[TO DO]
Every line from the one with "left front paw: (468, 573)" up to and including the one with "neck: (97, 380)" is to be output exactly as it appears below; pictures are not.
··· DATA FOR PROCESSING
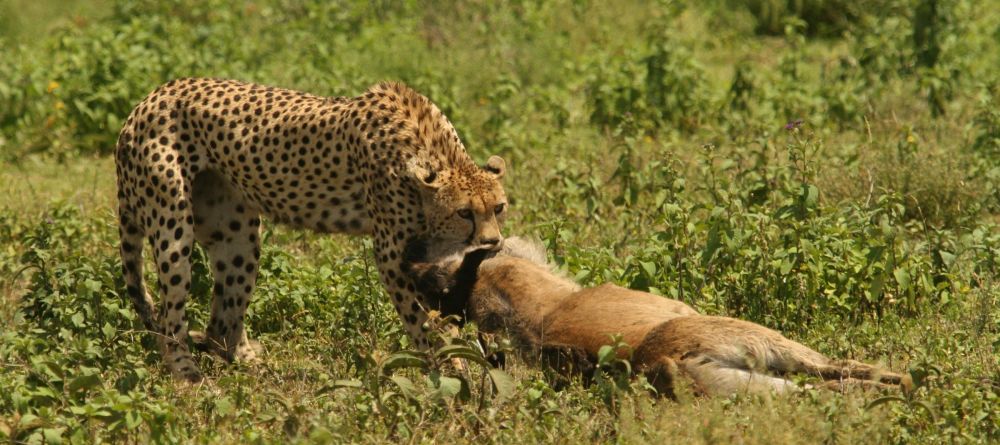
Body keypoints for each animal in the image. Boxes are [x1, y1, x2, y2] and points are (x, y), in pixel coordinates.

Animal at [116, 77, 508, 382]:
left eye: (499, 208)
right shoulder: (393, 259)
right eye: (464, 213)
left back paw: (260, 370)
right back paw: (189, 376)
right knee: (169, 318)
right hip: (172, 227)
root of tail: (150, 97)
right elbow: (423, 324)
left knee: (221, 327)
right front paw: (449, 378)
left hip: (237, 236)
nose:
······
··· DATA FOR PROCESSING
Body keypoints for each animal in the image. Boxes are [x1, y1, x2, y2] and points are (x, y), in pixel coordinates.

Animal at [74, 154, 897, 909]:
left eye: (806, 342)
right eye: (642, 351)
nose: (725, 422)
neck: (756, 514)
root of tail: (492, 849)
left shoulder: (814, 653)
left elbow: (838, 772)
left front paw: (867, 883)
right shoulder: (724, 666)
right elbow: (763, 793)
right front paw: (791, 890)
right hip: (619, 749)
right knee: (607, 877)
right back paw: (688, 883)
······
··· DATA FOR PROCESSING
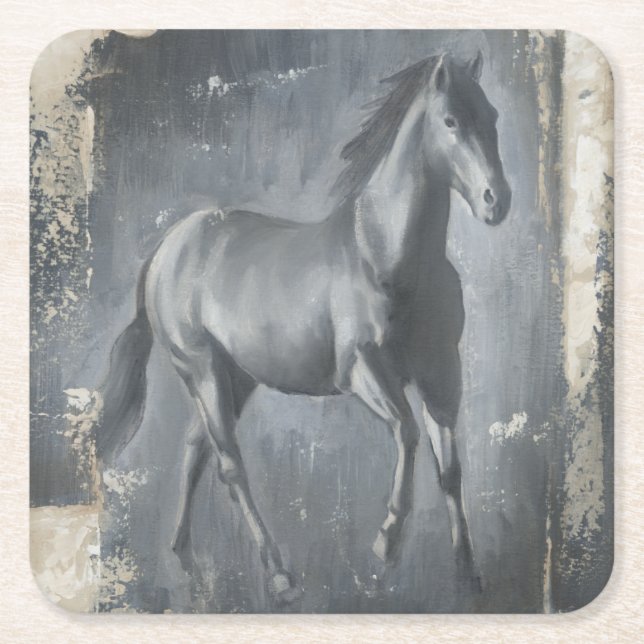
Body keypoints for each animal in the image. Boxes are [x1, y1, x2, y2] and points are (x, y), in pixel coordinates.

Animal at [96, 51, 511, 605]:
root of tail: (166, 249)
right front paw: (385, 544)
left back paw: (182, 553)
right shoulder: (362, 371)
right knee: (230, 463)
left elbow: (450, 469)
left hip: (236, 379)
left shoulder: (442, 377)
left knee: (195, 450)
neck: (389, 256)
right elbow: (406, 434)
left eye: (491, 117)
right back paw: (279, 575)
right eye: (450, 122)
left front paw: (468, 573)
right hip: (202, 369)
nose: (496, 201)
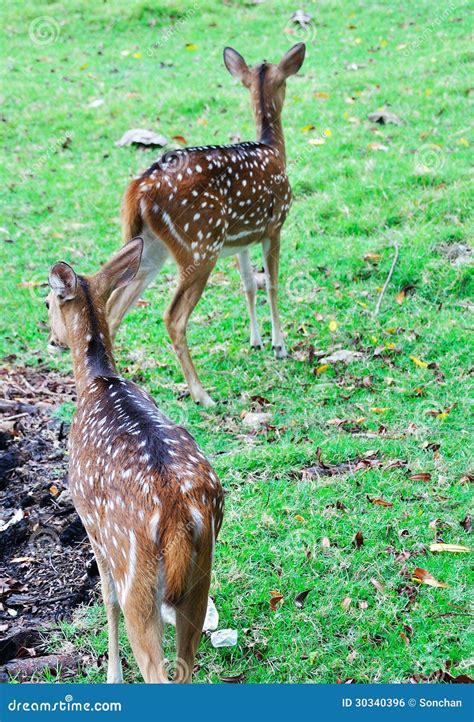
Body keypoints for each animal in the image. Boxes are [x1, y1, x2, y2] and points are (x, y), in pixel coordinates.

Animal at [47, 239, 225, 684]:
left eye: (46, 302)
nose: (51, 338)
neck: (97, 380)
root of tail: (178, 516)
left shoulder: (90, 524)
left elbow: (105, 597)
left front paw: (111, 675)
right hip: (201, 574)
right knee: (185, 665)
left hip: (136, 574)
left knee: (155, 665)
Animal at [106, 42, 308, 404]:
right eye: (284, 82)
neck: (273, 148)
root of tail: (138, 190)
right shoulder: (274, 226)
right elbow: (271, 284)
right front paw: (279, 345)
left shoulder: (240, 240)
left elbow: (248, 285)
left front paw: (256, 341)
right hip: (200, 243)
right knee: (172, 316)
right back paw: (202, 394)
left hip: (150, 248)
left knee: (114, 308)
······
[WRITTEN RESPONSE]
left front paw: (468, 573)
right hip: (202, 369)
nose: (496, 201)
Body keypoints for each animal in the image. Boxes are [x1, y1, x2, y2] and points are (x, y), in pixel coordinates.

Animal at [47, 239, 225, 684]:
left eye: (46, 302)
nose: (51, 338)
neck: (97, 380)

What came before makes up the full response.